When a nation acts out on the international stage, world powers can apply punitive pressure by leveling sanctions against the offender.
The current Venezuelan government knows this dynamic well, as corruption and a humanitarian crisis under Venezuelan President Nicolás Maduro has led the U.S. and others to hit his administration with biting economic restrictions in recent years.
These sanctions seem locked in for the long haul, so Maduro’s admin improvised in December 2017 by announcing his regime’s plans to launch a national cryptocurrency, the oil-backed Petro, as a means to provide his government with more financial freedom.
At the time Maduro said the crypto, which launched in early 2018, would eventually be backed by 5 billion barrels’ worth of oil that had not yet been derived from domestic crude reserves.

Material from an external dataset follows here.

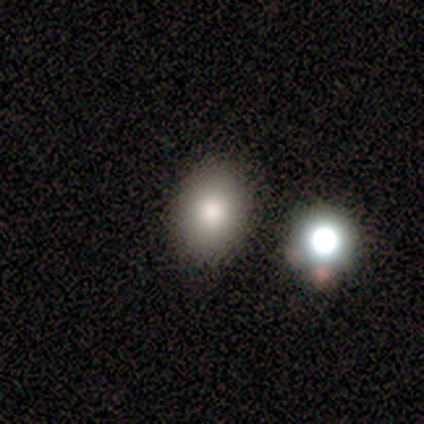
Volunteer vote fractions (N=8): smooth_or_featured: smooth (p=0.88) [alt: featured or disk p=0.12]
how_rounded: round (p=0.57) [alt: in between p=0.43]
merging: none (p=1.00)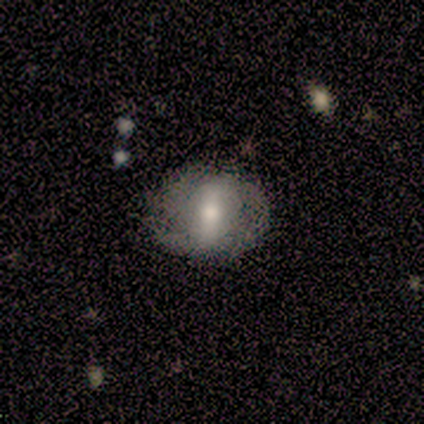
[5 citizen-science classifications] A smooth galaxy with no disk features (60%) that is round (100%). Merging: minor disturbance (40%, tied with major disturbance).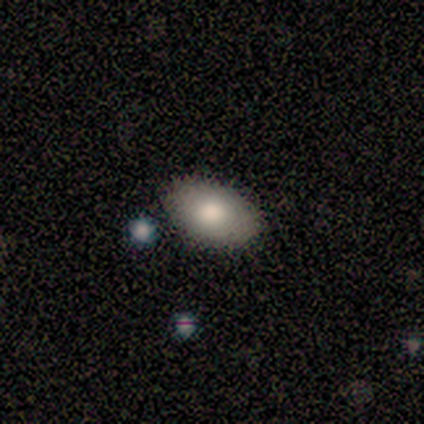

Those 5 billion barrels never ended up materializing, and the Petro has since failed to gain widespread traction despite the Venezuelan government’s efforts to turn it into a local and international medium of exchange.
But President Maduro isn’t folding and rather has doubled down on backing the Petro, with his latest bid being to improve confidence in the crypto.
Maduro Says He Has Millions of Barrels Lined Up
A national cryptocurrency from a rogue nation is a quagmire of its own. An oil-backed cryptocurrency named after “petroleum” that isn’t actually pegged to any oil reserves is another level of ridiculousness entirely, and one that’s doomed to fail quickly because no one wants it.
The Venezuelan government is presumably aware of this reality, as President Maduro announced this week during a televised address to the nation that his regime planned to promptly roll out 30 million barrels of oil from state reserves in order to finally firm up the Petro’s backing.
Specifically, Maduro said:
“I will deliver these 30 million of barrels as a liquid, physical, material backing for the petro … The inventories of crude and products in storage tanks are available for immediate commercialization … to sustain and back the operations of the sovereign Venezuelan crypto-asset, the petro.”
Of course, it remains to be seen if these 30 million barrels will materialize themselves. If they do, the reserves will pale in size compared to the originally planned 5 billion barrels. The country reportedly has approximately 39 million barrels of oil in state inventories.
The announcement comes after the Trump administration notably sanctioned the Petro last March, barring Americans from legally interacting with the coin. In August 2018, President Maduro decreed an official exchange rate between Venezeula’s hyperinflated fiat currency, the bolívar, and the Petro. That decree came as a monetary blow, as it immediately devalued the bolívar another 96 percent.
After that announcement, one Petro was worth roughly $60 USD and thus 360 million bolívars, and President began forcing public and private Venezuelan banks to adopt the national cryptocurrency.
Relatedly, a few weeks ago news broke that Maduro’s administration was increasingly under economic pressure because of its dwindling foreign currency reserves, so the Venezuelan central bank had begun studying how government-owned bitcoin (BTC) and ether (ETH) might be used to pad those reserves.
That news combined with the new development that President Maduro might be on the verge of rolling out 30 million barrels of oil for the Petro suggests his administration is growing increasingly desperate as economic pressure against it mounts.
Whatever happens, Venezuela is rich in oil and Maduro is trying to make the most of that. Other countries might be influenced to follow similar paths.
Interestingly, Russia has previously rejected offers from Venezuela for trade deals made via the Petro, but there have murmurings in the Eurasian country for an oil-based crypto that could be similarly aimed at busting sanctions, too.
“[A]n oil-backed cryptocurrency would allow oil producing countries to avoid any financial and trade restrictions that have become excessive in recent years,” former Russian energy minister Igor Yusufov said last fall.